God, I would really like to know why you put those desires in my heart and i would also like to know if those desires are to be fulfilled 1 day... or maybe you are not going to fulfill them... i just want to know... but i dun need to know, so if you were to tell me or not, let your will be done cos i know ur will is good... in Jesus name i pray, amen...
Had a Vision
on Tuesday, May 16, 2006, 8:37 AM
:: Cold... ::
i'm cold... very very cold... i was cold from the start til i met heat, i melted n poured out my blessings on heat to cool her down, i poured n i poured til i'm neutralised n slowly i started to get warm n eventually boiling... but heat never cooled down... so i pulled away... n said i would come back... when i was cooled again i went back to look for heat but heat seems to have turned cold by herself so i guess she didn't need me...
n so once again, time has made me frozen...

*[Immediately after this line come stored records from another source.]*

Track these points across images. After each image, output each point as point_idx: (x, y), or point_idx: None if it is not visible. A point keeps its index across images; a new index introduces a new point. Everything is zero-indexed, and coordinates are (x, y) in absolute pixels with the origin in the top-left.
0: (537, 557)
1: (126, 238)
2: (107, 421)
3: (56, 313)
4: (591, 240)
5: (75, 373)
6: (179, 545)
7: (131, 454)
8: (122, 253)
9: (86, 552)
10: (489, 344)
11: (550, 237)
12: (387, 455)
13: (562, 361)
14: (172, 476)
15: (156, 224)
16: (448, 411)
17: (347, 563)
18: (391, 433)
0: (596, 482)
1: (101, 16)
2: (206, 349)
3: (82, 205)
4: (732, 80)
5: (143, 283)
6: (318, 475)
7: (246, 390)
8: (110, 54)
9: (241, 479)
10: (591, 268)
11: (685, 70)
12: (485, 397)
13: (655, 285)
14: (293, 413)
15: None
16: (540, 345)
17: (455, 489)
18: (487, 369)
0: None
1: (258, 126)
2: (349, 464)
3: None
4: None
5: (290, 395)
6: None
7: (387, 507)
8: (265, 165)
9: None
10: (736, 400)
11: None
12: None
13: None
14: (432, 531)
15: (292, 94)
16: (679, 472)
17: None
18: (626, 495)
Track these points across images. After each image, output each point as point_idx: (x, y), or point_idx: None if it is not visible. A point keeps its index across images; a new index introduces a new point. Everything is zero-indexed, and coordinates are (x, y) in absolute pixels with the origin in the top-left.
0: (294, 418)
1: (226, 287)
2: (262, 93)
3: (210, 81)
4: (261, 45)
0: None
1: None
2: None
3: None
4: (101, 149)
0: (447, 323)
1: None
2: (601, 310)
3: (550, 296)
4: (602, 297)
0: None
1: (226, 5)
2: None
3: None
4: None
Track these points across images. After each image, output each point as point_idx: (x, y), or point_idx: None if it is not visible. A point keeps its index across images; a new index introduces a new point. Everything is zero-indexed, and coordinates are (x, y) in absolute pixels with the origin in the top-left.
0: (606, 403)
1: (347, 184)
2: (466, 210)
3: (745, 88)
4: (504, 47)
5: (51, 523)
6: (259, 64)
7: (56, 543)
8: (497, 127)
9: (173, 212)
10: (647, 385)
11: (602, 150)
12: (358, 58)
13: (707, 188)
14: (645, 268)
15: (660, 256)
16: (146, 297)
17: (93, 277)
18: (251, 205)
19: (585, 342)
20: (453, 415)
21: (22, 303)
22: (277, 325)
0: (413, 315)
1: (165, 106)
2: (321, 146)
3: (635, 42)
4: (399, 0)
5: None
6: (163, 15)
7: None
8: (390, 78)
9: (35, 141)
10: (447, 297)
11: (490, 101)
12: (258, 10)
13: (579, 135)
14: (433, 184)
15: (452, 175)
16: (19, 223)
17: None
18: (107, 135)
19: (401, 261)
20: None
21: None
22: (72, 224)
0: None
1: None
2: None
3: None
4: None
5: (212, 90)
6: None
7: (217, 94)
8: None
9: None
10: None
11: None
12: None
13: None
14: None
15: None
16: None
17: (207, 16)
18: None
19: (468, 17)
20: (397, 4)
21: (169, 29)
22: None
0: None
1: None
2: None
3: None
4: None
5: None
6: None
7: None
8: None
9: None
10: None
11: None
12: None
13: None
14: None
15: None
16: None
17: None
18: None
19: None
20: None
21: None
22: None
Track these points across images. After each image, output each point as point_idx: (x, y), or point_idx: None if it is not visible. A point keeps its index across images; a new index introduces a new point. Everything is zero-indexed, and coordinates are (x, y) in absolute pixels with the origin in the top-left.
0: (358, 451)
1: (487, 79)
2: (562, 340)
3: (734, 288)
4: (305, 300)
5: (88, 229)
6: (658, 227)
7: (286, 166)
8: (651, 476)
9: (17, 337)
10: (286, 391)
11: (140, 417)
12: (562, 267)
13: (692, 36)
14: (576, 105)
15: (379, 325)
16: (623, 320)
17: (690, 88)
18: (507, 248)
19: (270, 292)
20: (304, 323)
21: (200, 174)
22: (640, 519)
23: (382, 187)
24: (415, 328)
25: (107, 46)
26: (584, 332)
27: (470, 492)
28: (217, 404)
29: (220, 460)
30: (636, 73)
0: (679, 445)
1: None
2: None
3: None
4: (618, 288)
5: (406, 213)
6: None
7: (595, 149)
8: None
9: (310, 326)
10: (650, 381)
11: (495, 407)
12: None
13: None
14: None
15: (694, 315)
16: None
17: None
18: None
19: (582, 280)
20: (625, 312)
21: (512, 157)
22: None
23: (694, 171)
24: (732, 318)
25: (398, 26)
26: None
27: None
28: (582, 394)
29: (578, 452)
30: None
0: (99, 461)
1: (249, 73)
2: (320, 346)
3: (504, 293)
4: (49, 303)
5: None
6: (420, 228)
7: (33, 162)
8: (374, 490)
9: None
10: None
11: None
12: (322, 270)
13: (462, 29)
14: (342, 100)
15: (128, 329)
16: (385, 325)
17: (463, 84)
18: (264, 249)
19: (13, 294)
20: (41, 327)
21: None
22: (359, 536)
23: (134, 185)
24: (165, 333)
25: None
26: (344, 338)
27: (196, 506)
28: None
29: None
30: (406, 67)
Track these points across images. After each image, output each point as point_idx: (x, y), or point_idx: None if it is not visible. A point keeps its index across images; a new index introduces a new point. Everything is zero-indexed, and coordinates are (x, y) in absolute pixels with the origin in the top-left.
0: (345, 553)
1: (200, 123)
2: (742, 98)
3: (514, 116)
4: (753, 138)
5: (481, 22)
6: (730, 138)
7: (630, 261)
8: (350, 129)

heat never came to look for me...
Had a Vision
on Monday, May 15, 2006, 9:34 AM
:: this i must say... ::
phew... it's the 2nd week now... n still no log book... n worst is no work done, but then again our supervisor says that first 2 weeks is training then later he said first 3 weeks is training, i just hope he dun say 4 the next time i ask him...
anyway, my group consist of a 2 very close friend but maybe too close..? one is zhijin, a fren i met in church... though he's from aerospace n not very keen on the project i have chosen, i tot he would be of a great support, i dun mind doing more work as long as he "supports" me... but to my disappointment, he destroyed me yesterday with a 2 word greeting that hurts me more than a sword piercing through my heart... that made me sin badly... my anger grew through the night, murdering him in my tot (when i say murder, bible means thinking of anger means murder)
another was xulu, he's from china... he was my primary school classmate i think... we were in the same primary school... then now in poly, we're in the same course! praise the Lord! but he smokes... i'm probably guessing he's influence by the world... what to do.. but at least he does things well when he really have no choice left.. sort of like those 'driven by fear' type... fear of failing or something... bad but still good! i mean like at least he has a drive, n i'm guessing he's EQ n IQ is equally high as in how he 'begged' to join my group in my MP/SIP... n what can i say, he's good!! =)
Had a Vision
on Thursday, May 04, 2006, 8:48 AM
:: yesterday's news... ::
no comp so cannot blog everyday... but nothing to blog everyday anyway...
yesterday was labour day, i said i wanted to go out queenstown buy shoe but my mind tricked me into thinking labour day means everyshop is closed... so i told myself "better use this day to do my dance homework tt i owe for so long liao.." n once again, my laziness preveilled! i went into my deep slumber for many hrs til 6pm... then i wake up n say "ok, must do now!" as my hands reach out for the ps2 controller i said "ok, after dinner must do!" n dinner was at 11pm... by then i was way too tired so i continued playing all the way till 2am then sleep... n oso not to mention i keep tuning on to bsb's 4th album "incomplete"
i think i should stop listening... else i'm really gonna think i'm "incomplete" MUST remember still have God!